## EXERCISE GOAL
Output only these lines, set down exactly: the one containing "thumb mcp: (249, 1304)" and each line after it through the end of the records.

....

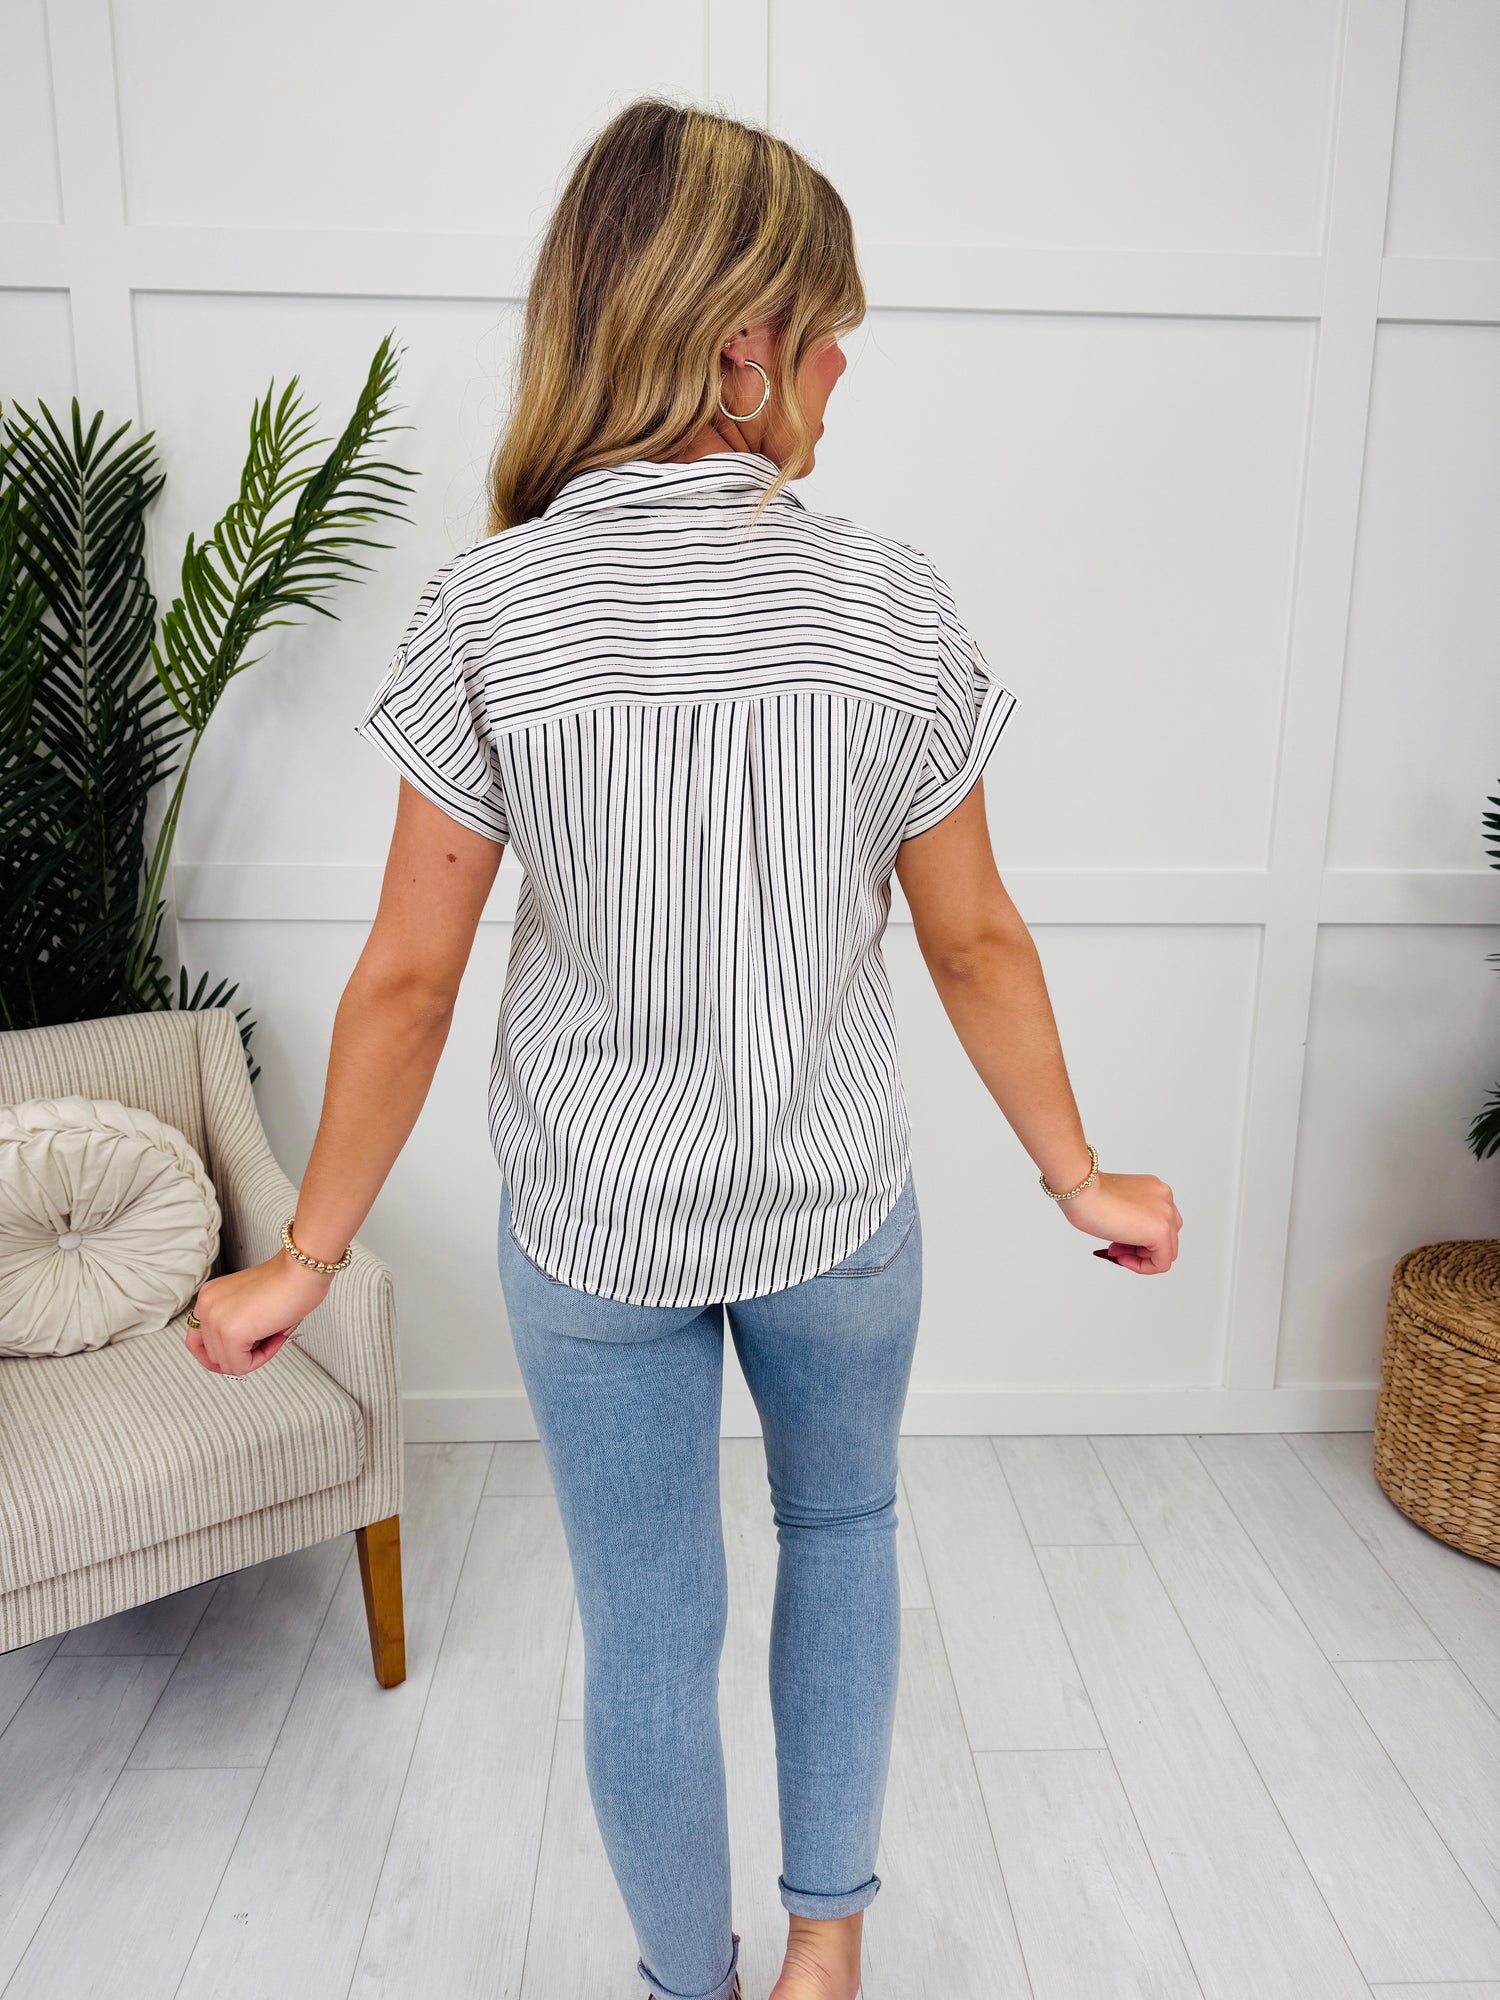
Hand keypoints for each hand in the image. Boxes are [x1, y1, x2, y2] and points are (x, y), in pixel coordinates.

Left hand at [184, 1253, 332, 1374]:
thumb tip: (236, 1354)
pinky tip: (274, 1337)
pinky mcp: (231, 1333)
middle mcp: (207, 1306)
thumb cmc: (288, 1281)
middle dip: (242, 1354)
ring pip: (227, 1364)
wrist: (303, 1269)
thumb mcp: (249, 1304)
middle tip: (264, 1339)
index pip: (199, 1341)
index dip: (224, 1352)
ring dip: (254, 1356)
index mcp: (209, 1297)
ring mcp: (216, 1319)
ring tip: (272, 1333)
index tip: (241, 1353)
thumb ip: (235, 1325)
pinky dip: (262, 1358)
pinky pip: (241, 1366)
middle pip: (212, 1356)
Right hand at [1053, 1170, 1181, 1273]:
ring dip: (1141, 1258)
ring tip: (1117, 1253)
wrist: (1083, 1190)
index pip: (1157, 1222)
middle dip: (1139, 1248)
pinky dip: (1143, 1267)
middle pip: (1165, 1236)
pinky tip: (1122, 1259)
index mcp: (1154, 1189)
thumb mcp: (1117, 1205)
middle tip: (1116, 1249)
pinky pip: (1162, 1262)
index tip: (1117, 1240)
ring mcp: (1166, 1214)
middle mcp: (1165, 1199)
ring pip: (1166, 1250)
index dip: (1137, 1237)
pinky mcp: (1161, 1231)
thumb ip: (1130, 1218)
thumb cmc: (1088, 1194)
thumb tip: (1128, 1238)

....

## OUTPUT OF THE EXERCISE
thumb mcp: (249, 1304)
middle tip: (264, 1339)
index pip: (199, 1341)
index dip: (224, 1352)
ring dip: (254, 1356)
index mcp: (209, 1297)
ring mcp: (216, 1319)
ring tip: (272, 1333)
index tip: (241, 1353)
thumb ip: (235, 1325)
pinky dip: (262, 1358)
pinky pip: (241, 1366)
middle pip: (212, 1356)
Right hand at [1053, 1170, 1181, 1273]:
ring dip: (1141, 1258)
ring tip: (1117, 1253)
wrist: (1083, 1190)
index pip: (1157, 1222)
middle dip: (1139, 1248)
pinky dip: (1143, 1267)
middle pip: (1165, 1236)
pinky tip: (1122, 1259)
index mcp: (1154, 1189)
thumb mcp: (1117, 1205)
middle tip: (1116, 1249)
pinky pip: (1162, 1262)
index tip: (1117, 1240)
ring mcp: (1166, 1214)
middle mcp: (1165, 1199)
ring pip: (1166, 1250)
index dip: (1137, 1237)
pinky mcp: (1161, 1231)
thumb ip: (1130, 1218)
thumb cmc: (1088, 1194)
thumb tip: (1128, 1238)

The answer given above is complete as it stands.